Items from a dataset:

•••••

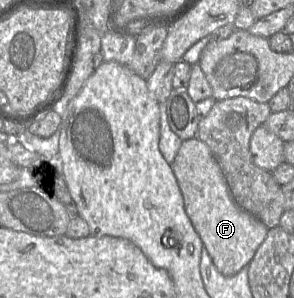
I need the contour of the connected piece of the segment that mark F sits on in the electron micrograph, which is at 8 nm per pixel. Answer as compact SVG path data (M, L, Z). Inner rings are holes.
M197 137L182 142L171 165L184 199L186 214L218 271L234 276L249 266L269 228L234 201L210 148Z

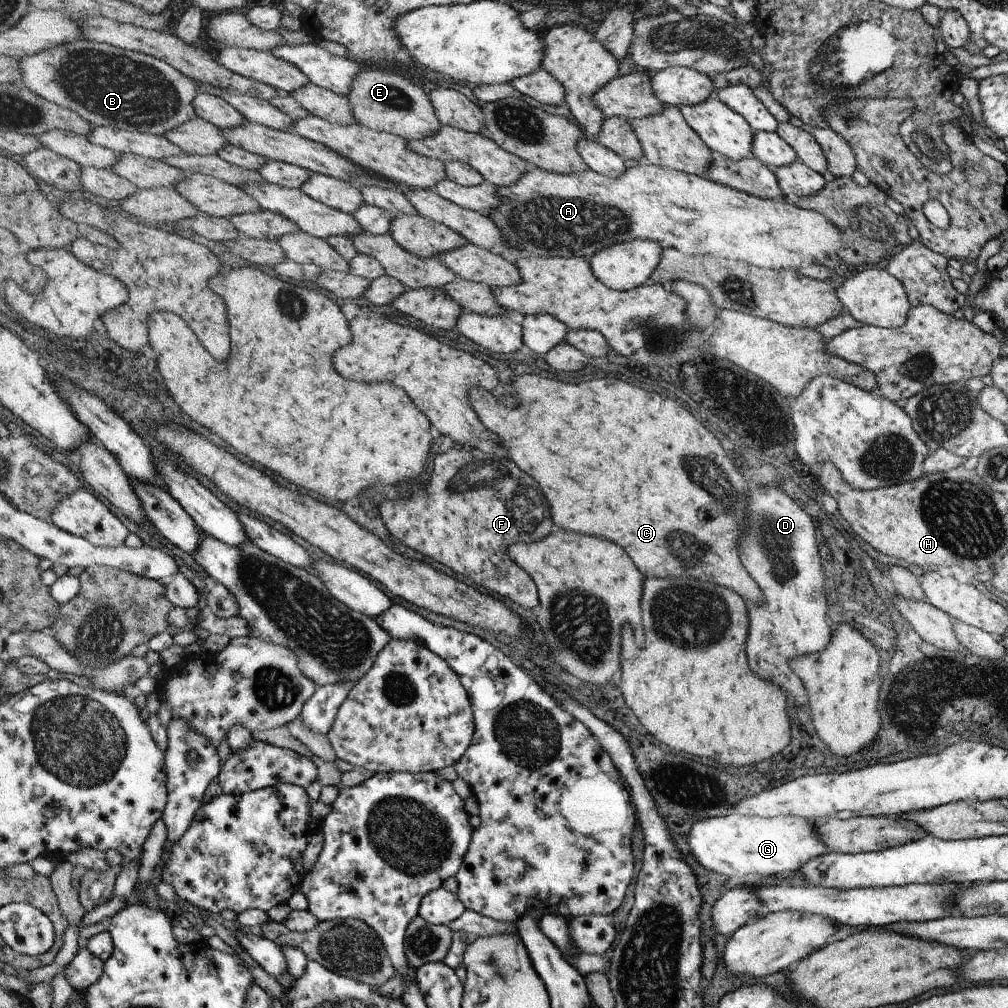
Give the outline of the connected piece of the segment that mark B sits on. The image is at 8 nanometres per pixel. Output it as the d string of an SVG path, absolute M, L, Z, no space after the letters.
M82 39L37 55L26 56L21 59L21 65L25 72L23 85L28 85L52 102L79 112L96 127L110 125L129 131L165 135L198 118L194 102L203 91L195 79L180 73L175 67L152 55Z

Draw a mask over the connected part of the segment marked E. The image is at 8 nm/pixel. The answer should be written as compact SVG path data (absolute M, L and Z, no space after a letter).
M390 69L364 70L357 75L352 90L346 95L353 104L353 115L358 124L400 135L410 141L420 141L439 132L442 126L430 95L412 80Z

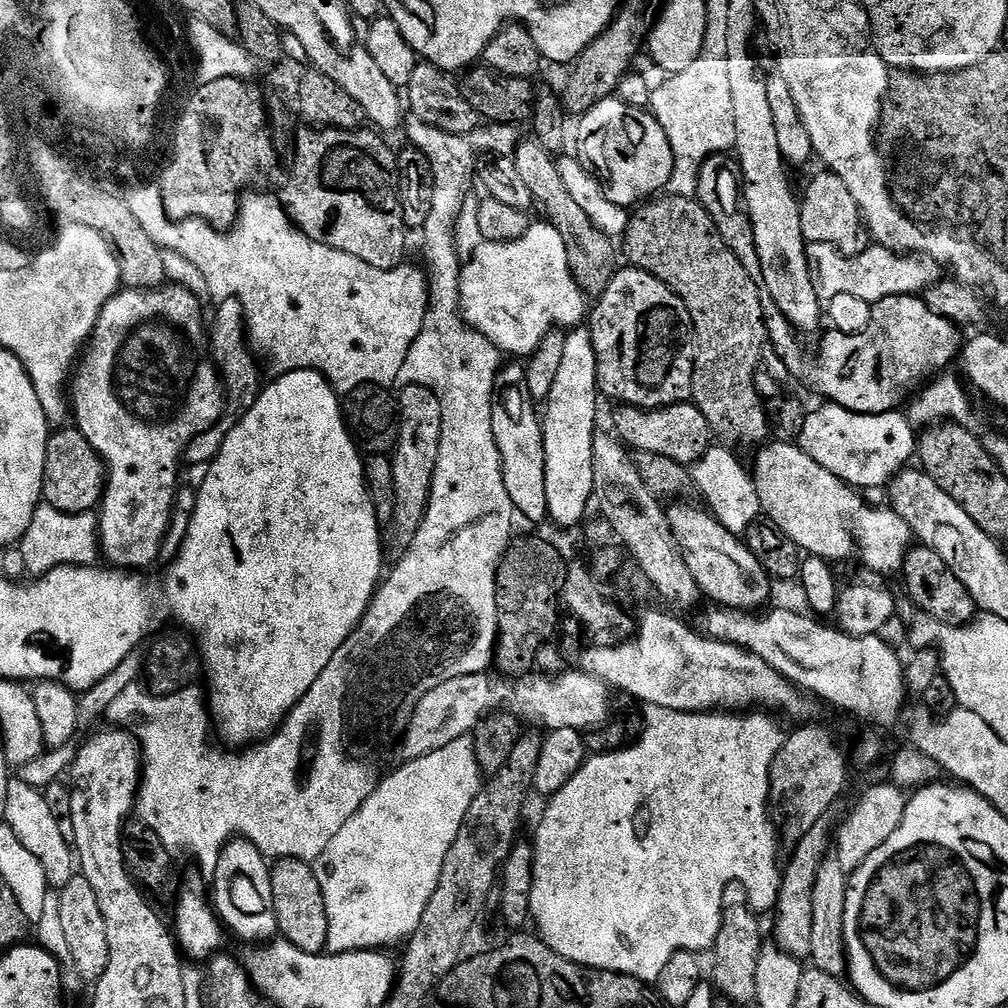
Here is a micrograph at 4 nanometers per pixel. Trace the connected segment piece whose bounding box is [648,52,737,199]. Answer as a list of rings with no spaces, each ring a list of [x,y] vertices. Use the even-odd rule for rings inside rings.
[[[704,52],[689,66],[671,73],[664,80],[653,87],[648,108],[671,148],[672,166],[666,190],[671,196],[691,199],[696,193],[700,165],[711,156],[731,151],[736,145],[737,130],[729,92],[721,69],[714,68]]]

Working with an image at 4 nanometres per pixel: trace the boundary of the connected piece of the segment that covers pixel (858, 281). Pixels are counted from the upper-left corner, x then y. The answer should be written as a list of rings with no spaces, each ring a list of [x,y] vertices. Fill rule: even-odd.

•••••

PROBLEM TO SOLVE: Without the pictures, retype each line of the records above exactly.

YOUR SOLUTION:
I need the contour of the connected piece of the segment that mark F sits on in the electron micrograph, which is at 8 nm per pixel. Answer as compact SVG path data (M, L, Z). Inner rings are holes.
M197 137L182 142L171 165L184 199L186 214L218 271L234 276L249 266L269 228L234 201L210 148Z

Give the outline of the connected piece of the segment that mark B sits on. The image is at 8 nanometres per pixel. Output it as the d string of an SVG path, absolute M, L, Z, no space after the letters.
M82 39L37 55L26 56L21 59L21 65L25 72L23 85L28 85L52 102L79 112L96 127L110 125L129 131L165 135L198 118L194 102L203 91L195 79L180 73L175 67L152 55Z

Draw a mask over the connected part of the segment marked E. The image is at 8 nm/pixel. The answer should be written as compact SVG path data (absolute M, L and Z, no space after a letter).
M390 69L364 70L357 75L352 90L346 95L353 104L353 115L358 124L400 135L410 141L420 141L439 132L442 126L430 95L412 80Z

Here is a micrograph at 4 nanometers per pixel. Trace the connected segment piece whose bounding box is [648,52,737,199]. Answer as a list of rings with no spaces, each ring a list of [x,y] vertices. Use the even-odd rule for rings inside rings.
[[[704,52],[689,66],[671,73],[664,80],[653,87],[648,108],[671,148],[672,166],[666,190],[671,196],[691,199],[696,193],[700,165],[711,156],[731,151],[736,145],[737,130],[729,92],[721,69],[714,68]]]

Working with an image at 4 nanometres per pixel: trace the boundary of the connected piece of the segment that covers pixel (858, 281). Pixels are counted from the upper-left corner, x then y. The answer should be written as a list of rings with no spaces, each ring a list of [x,y] vertices. Fill rule: even-odd.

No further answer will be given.